Professor John Kay of the London School of Economics has criticised a prevalent culture that has encouraged ‘myopic’ and ‘hyperactive’ behaviour to produce instant rewards.
He also suggested that the City’s scale of incentive had grown out of hand, driving inequality of returns and a breakdown in trust.
"Over the last ten years… people in the financial sector have made a lot of money, and savers have done pretty badly", he told the BBC’s Today Programme.
Bonus driven culture has also encouraged an antagonistic response to City personnel, not least at a time when banks have been rocked by scandals and faults.
"Many people doing responsible and demanding jobs – Cabinet ministers, judges, surgeons, research scientists – do not receive bonuses, and would be insulted by the suggestion that the prospects of bonuses would encourage them to perform their duties more conscientiously", the report said.
In a section entitled ‘Establishing the right incentives’, Professor Kay suggested that incentives did not keen to be eradicated, but should reflect long-term value creation rather than short-term gain.
Amongst his recommendations are: a shift in the regulatory philosophy towards ‘appropriate incentives’ rather than schemes that can be manipulated; creating a stewardship code; and tackling ‘misaligned’ incentives.
Part of the way this could be achieved, he notes, is through an abolition of ‘excessively frequent’ quarterly reports, which would reduce the pressure of immediacy that was instigating such short-termism.

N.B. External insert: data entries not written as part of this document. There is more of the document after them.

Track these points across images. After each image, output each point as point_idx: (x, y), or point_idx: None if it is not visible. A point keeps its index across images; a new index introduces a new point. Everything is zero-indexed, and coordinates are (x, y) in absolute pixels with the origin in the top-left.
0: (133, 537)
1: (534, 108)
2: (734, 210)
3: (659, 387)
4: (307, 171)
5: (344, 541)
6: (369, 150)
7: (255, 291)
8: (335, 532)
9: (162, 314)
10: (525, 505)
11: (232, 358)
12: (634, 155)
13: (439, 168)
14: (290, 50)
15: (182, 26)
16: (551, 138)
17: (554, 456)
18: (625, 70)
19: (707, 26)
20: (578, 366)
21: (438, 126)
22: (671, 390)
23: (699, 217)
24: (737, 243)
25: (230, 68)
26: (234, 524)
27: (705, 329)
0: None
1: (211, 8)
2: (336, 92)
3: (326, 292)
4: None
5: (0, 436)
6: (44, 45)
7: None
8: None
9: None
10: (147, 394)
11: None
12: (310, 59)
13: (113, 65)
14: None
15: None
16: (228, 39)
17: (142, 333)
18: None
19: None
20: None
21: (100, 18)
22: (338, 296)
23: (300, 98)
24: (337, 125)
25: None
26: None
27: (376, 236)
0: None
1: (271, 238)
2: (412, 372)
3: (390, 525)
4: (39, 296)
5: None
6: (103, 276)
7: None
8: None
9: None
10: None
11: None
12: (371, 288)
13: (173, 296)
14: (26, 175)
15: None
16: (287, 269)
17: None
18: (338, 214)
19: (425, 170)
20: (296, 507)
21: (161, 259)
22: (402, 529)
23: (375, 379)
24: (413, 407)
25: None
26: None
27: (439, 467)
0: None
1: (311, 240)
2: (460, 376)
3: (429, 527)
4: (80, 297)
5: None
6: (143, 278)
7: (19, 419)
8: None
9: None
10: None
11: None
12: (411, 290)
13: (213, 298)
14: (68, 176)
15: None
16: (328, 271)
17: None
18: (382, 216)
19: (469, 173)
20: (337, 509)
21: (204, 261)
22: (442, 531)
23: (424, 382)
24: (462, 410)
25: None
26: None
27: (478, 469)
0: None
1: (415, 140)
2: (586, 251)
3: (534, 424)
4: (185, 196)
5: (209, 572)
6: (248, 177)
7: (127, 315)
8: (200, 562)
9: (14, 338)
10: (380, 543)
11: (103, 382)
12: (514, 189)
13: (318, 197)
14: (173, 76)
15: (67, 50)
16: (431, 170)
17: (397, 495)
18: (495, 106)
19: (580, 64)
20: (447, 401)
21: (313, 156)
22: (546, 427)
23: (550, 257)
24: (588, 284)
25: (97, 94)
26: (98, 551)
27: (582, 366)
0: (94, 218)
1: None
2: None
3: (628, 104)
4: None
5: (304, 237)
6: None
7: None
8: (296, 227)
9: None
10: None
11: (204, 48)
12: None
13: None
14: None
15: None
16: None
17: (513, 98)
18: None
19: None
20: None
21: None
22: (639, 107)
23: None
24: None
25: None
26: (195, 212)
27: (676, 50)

Business Secretary, Vince Cable, praised the review, alerting to its vivid description of the flaws of UK financial markets.
To Chris Hitchen, a member of the Advisory Board, the recommendations were pivotal for savers.
"If savers are to achieve good long-term returns, they need everyone in the investment chain to be aligned with them", he said.
The in-built concern, however, is that the vested interests between politicians and City capitalists will ensure that the most reformative traits of the report never come to fruition.